MATERIAL SUPPLIED
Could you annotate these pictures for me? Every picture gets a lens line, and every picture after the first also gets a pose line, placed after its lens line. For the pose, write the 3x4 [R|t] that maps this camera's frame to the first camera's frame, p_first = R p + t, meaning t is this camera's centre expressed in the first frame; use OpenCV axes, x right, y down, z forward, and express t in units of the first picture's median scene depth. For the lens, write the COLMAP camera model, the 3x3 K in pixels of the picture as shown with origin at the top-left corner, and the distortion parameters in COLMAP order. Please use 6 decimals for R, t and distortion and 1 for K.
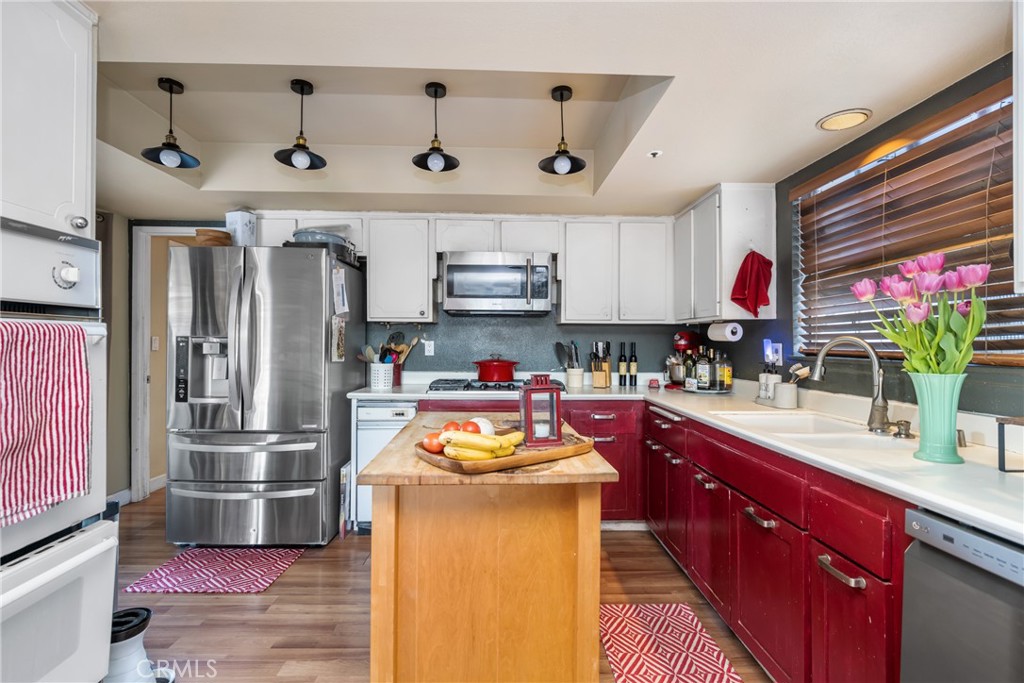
lens RADIAL K [[488.1, 0, 513.7], [0, 488.1, 340.3], [0, 0, 1]] dist [0.011104, -0.000285]
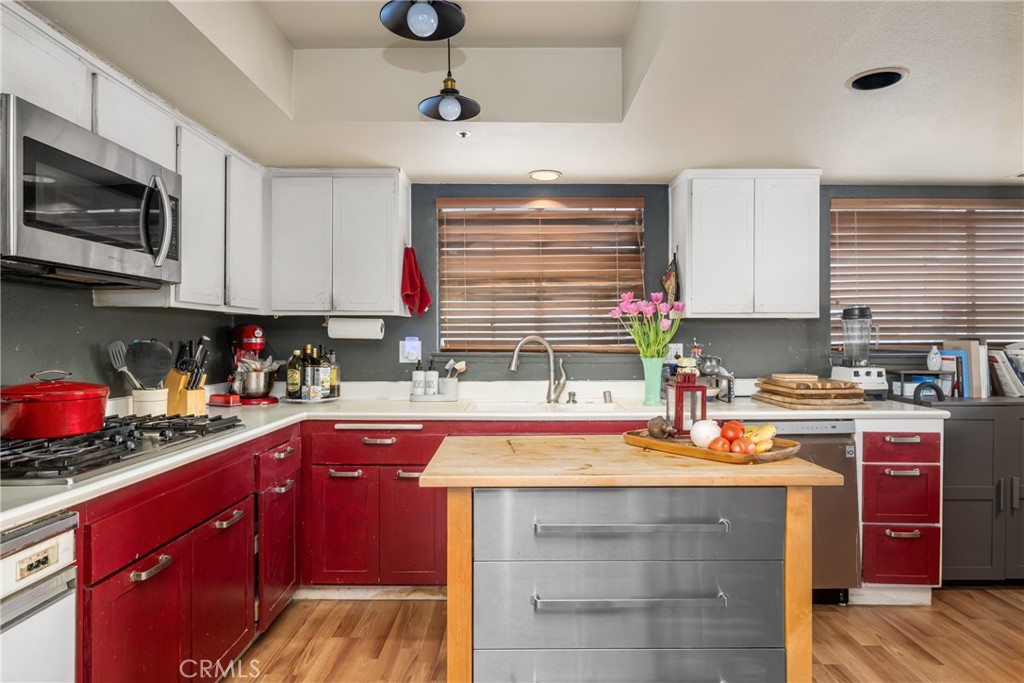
lens RADIAL K [[605.8, 0, 516.5], [0, 605.8, 340.5], [0, 0, 1]] dist [-0.007019, -0.000220]
pose [[0.019033, -0.006286, 0.999799, -0.631619], [-0.004718, 0.999969, 0.006377, -0.004051], [-0.999808, -0.004839, 0.019002, 0.667328]]
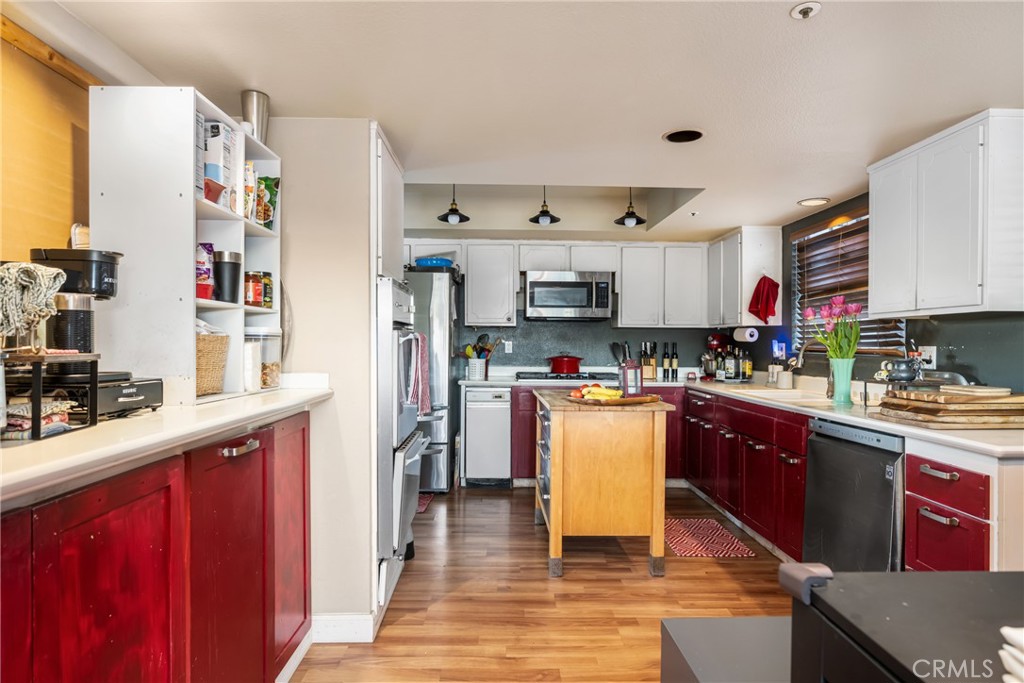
lens RADIAL K [[594.5, 0, 512.9], [0, 594.5, 346.6], [0, 0, 1]] dist [0.005062, 0.000097]
pose [[0.999961, 0.002254, -0.008567, -0.178695], [-0.002168, 0.999946, 0.010131, 0.000119], [0.008589, -0.010112, 0.999912, -0.595292]]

TO DO
Leave out the pictures; repeat the data exactly.

FINISHED EXERCISE
Could you annotate these pictures for me? Every picture gets a lens line, and every picture after the first also gets a pose line, placed after its lens line. For the pose, write the 3x4 [R|t] that maps this camera's frame to the first camera's frame, p_first = R p + t, meaning t is this camera's centre expressed in the first frame; use OpenCV axes, x right, y down, z forward, and express t in units of the first picture's median scene depth. For the lens, write the COLMAP camera model, the 3x3 K in pixels of the picture as shown with origin at the top-left corner, and the distortion parameters in COLMAP order. Please use 6 decimals for R, t and distortion and 1 for K.
lens RADIAL K [[488.1, 0, 513.7], [0, 488.1, 340.3], [0, 0, 1]] dist [0.011104, -0.000285]
lens RADIAL K [[605.8, 0, 516.5], [0, 605.8, 340.5], [0, 0, 1]] dist [-0.007019, -0.000220]
pose [[0.019033, -0.006286, 0.999799, -0.631619], [-0.004718, 0.999969, 0.006377, -0.004051], [-0.999808, -0.004839, 0.019002, 0.667328]]
lens RADIAL K [[594.5, 0, 512.9], [0, 594.5, 346.6], [0, 0, 1]] dist [0.005062, 0.000097]
pose [[0.999961, 0.002254, -0.008567, -0.178695], [-0.002168, 0.999946, 0.010131, 0.000119], [0.008589, -0.010112, 0.999912, -0.595292]]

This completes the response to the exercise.